Transparansi yang Terlupakan
Yang lebih mengkhawatirkan adalah minimnya transparansi dalam pengelolaan dan pelaporan uang hasil sitaan negara. Publik tidak pernah benar-benar tahu:
Berapa total nilai aset sitaan dari kasus korupsi selama ini?
Berapa yang berhasil dieksekusi dan masuk ke kas negara?
Berapa yang tertunda, rusak, hilang nilai, atau bahkan hilang entah ke mana?
Negara demokrasi memerlukan keterbukaan. Sudah saatnya Indonesia memiliki dashboard publik daring yang secara real time mencatat semua proses penyitaan, lelang, dan penyetoran keuangan negara. Aset negara bukan milik lembaga penegak hukum — ia milik rakyat, dan rakyat berhak tahu.
Momen Koreksi Kolektif
Capaian semester I 2025 harus menjadi pemicu koreksi kolektif, bukan hanya selebrasi sesaat. Perlu audit terbuka terhadap pengelolaan aset sitaan dalam satu dekade terakhir. Jangan sampai sebagian besar uang yang seharusnya kembali ke negara justru tersendat karena tumpulnya birokrasi, lemahnya sistem, atau bahkan praktik korupsi baru dalam pengelolaan aset korupsi.
KPK juga perlu mendorong lembaga lain seperti Kejaksaan, Pengadilan, dan Kementerian Keuangan untuk bersinergi dalam memastikan setiap rupiah hasil korupsi kembali ke negara — bukan kembali menguap.
Pemberantasan korupsi bukan hanya tentang menangkap, tapi mengembalikan keadilan.

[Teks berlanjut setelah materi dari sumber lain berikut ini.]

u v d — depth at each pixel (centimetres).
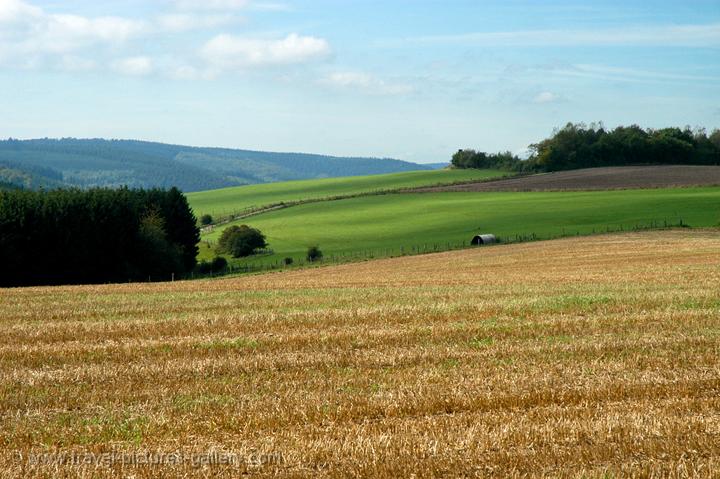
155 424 1572
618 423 1477
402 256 9862
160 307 3734
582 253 8181
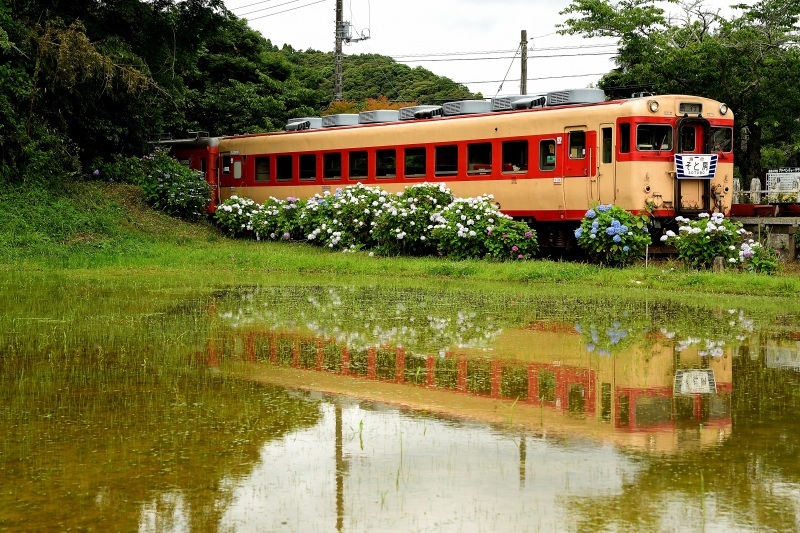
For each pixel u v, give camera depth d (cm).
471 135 2156
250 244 2384
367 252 2127
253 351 911
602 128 1905
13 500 484
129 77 2500
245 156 2812
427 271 1775
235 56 4309
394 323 1109
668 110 1897
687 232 1691
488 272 1711
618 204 1883
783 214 2067
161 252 2117
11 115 2362
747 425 625
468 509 470
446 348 928
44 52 2395
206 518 461
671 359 865
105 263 1942
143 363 848
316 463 546
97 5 2698
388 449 573
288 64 4669
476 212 1959
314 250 2228
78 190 2534
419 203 2084
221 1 2842
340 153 2473
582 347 931
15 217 2219
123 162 2834
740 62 2558
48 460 550
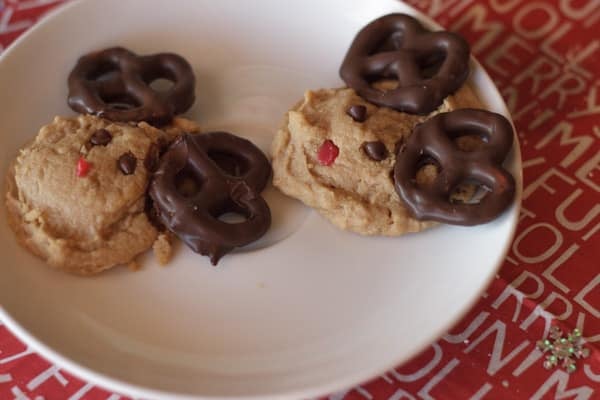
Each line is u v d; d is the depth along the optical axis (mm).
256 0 418
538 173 389
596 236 371
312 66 411
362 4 412
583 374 340
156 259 360
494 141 360
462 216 349
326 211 368
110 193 355
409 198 354
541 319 351
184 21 416
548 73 420
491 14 439
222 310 350
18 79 391
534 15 438
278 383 326
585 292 358
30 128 387
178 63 393
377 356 330
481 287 342
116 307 348
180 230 354
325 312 348
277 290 354
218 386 325
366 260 361
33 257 354
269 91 405
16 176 362
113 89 386
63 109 393
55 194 354
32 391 336
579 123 403
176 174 364
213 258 354
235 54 413
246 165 376
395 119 378
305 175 370
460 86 385
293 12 417
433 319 339
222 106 402
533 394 337
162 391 317
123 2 411
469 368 342
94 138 364
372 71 391
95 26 407
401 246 364
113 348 337
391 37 402
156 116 377
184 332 344
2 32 428
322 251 364
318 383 321
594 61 422
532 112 408
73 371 322
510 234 350
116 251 355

Dan keadilan itu bukan slogan. Ia harus terwujud dalam bentuk yang paling konkret: uang rakyat kembali ke rakyat.
Jika uang negara hasil korupsi masih menjadi misteri, maka yang sesungguhnya sedang kita lindungi bukanlah kebenaran, melainkan ketidakadilan yang diselimuti prosedur.